**WHAT YOU ARE ASKED TO DO:**
Once the line containing "text [148, 88, 1152, 223]" is found, copy that line and all remaining lines of the records exactly, including the last one, and add nothing.

**DATA EXTRACTS:**
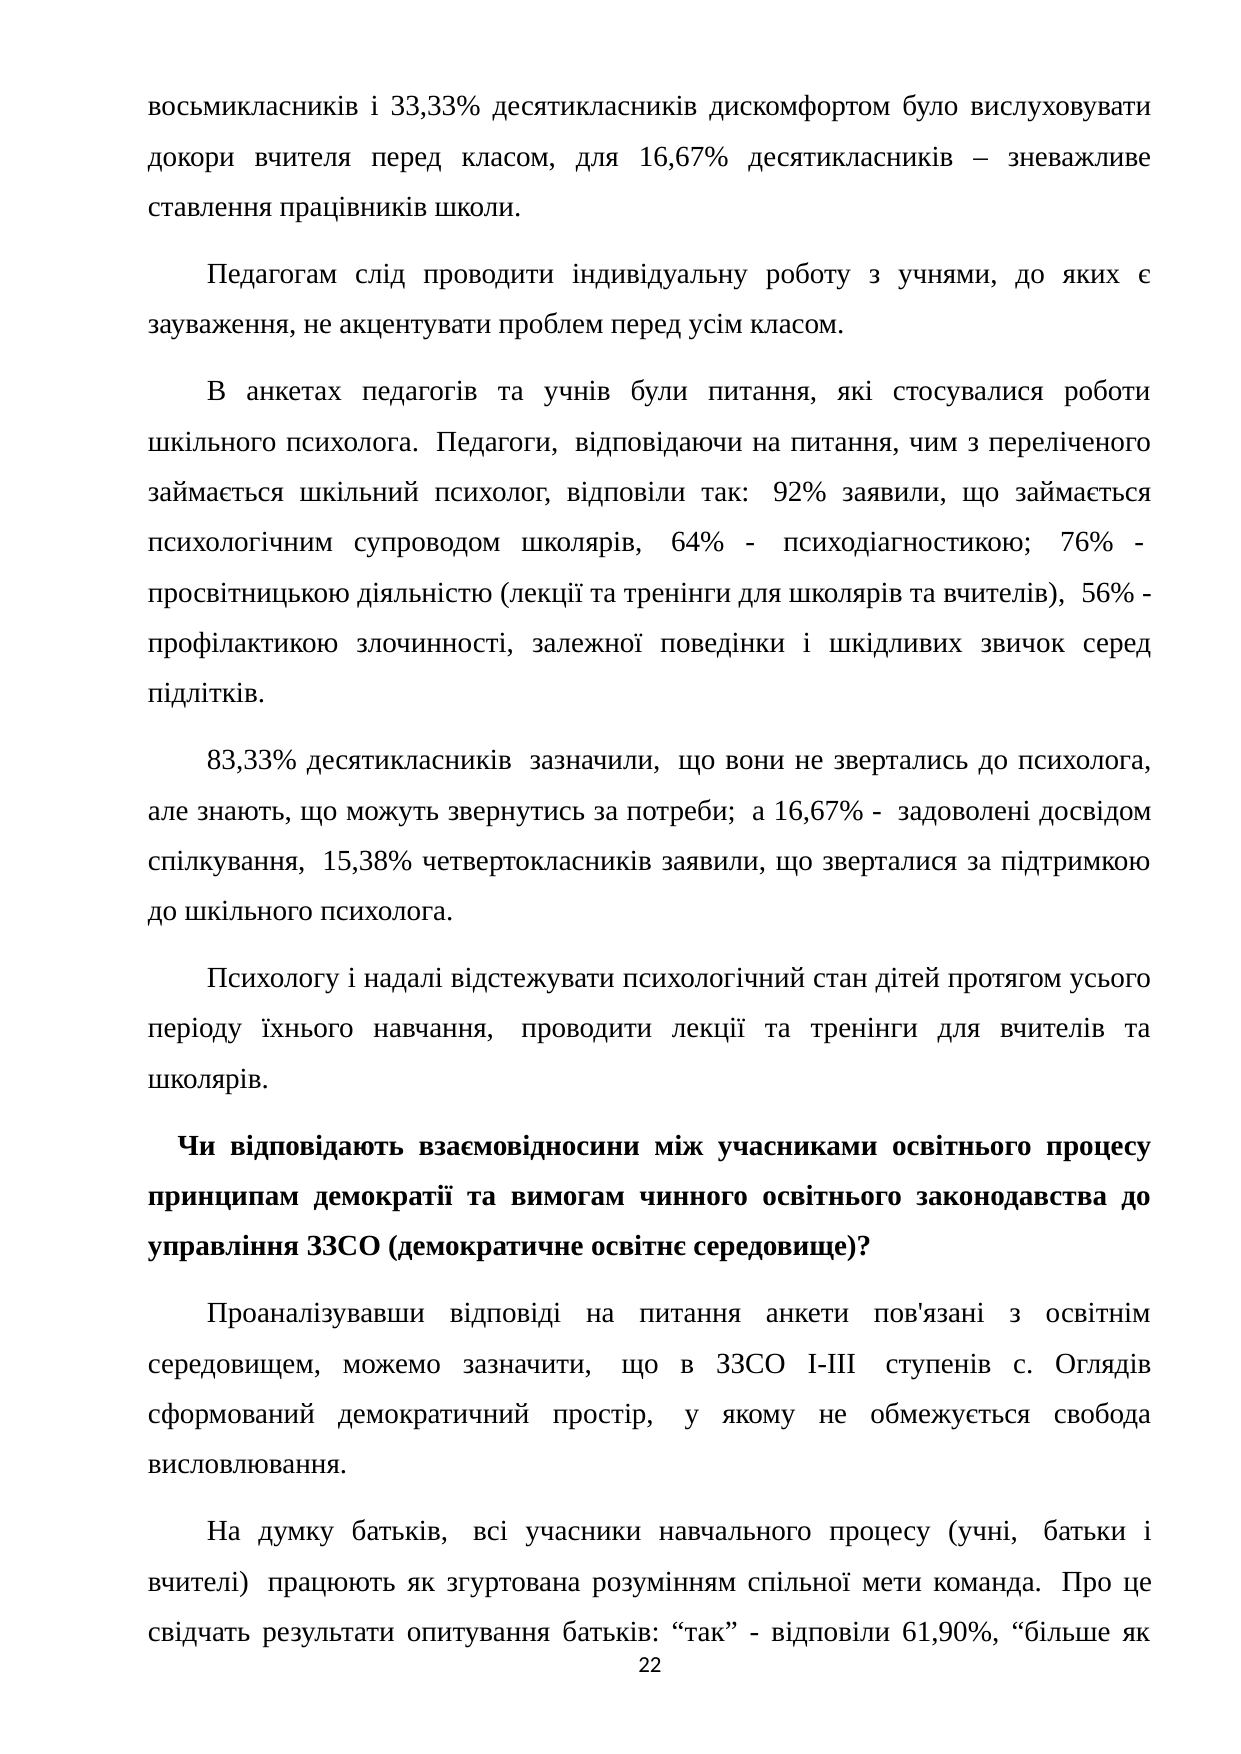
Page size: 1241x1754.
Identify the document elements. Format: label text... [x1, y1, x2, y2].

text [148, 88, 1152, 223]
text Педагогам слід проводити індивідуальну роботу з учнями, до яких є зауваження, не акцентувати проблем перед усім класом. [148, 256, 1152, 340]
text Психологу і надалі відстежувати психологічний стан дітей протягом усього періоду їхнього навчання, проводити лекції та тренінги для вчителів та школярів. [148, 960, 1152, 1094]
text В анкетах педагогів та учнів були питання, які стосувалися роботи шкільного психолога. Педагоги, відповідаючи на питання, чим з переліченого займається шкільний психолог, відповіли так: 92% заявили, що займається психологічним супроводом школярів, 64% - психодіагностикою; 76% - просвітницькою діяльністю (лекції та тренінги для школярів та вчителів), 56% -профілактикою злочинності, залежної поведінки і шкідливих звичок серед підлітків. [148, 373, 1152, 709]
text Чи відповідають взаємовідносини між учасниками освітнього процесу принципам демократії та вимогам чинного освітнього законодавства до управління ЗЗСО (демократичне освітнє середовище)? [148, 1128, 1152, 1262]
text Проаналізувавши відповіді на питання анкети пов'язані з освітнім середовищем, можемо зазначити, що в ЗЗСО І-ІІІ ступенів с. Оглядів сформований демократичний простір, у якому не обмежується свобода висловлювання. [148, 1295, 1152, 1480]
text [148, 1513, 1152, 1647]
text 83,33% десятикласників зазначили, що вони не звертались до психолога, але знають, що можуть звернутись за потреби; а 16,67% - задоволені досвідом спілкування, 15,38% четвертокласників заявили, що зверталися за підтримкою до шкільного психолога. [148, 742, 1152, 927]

**RESPONSE TO THIS TASK:**
text [148, 88, 1152, 223]
text Педагогам слід проводити індивідуальну роботу з учнями, до яких є зауваження, не акцентувати проблем перед усім класом. [148, 256, 1152, 340]
text Психологу і надалі відстежувати психологічний стан дітей протягом усього періоду їхнього навчання, проводити лекції та тренінги для вчителів та школярів. [148, 960, 1152, 1094]
text В анкетах педагогів та учнів були питання, які стосувалися роботи шкільного психолога. Педагоги, відповідаючи на питання, чим з переліченого займається шкільний психолог, відповіли так: 92% заявили, що займається психологічним супроводом школярів, 64% - психодіагностикою; 76% - просвітницькою діяльністю (лекції та тренінги для школярів та вчителів), 56% -профілактикою злочинності, залежної поведінки і шкідливих звичок серед підлітків. [148, 373, 1152, 709]
text Чи відповідають взаємовідносини між учасниками освітнього процесу принципам демократії та вимогам чинного освітнього законодавства до управління ЗЗСО (демократичне освітнє середовище)? [148, 1128, 1152, 1262]
text Проаналізувавши відповіді на питання анкети пов'язані з освітнім середовищем, можемо зазначити, що в ЗЗСО І-ІІІ ступенів с. Оглядів сформований демократичний простір, у якому не обмежується свобода висловлювання. [148, 1295, 1152, 1480]
text [148, 1513, 1152, 1647]
text 83,33% десятикласників зазначили, що вони не звертались до психолога, але знають, що можуть звернутись за потреби; а 16,67% - задоволені досвідом спілкування, 15,38% четвертокласників заявили, що зверталися за підтримкою до шкільного психолога. [148, 742, 1152, 927]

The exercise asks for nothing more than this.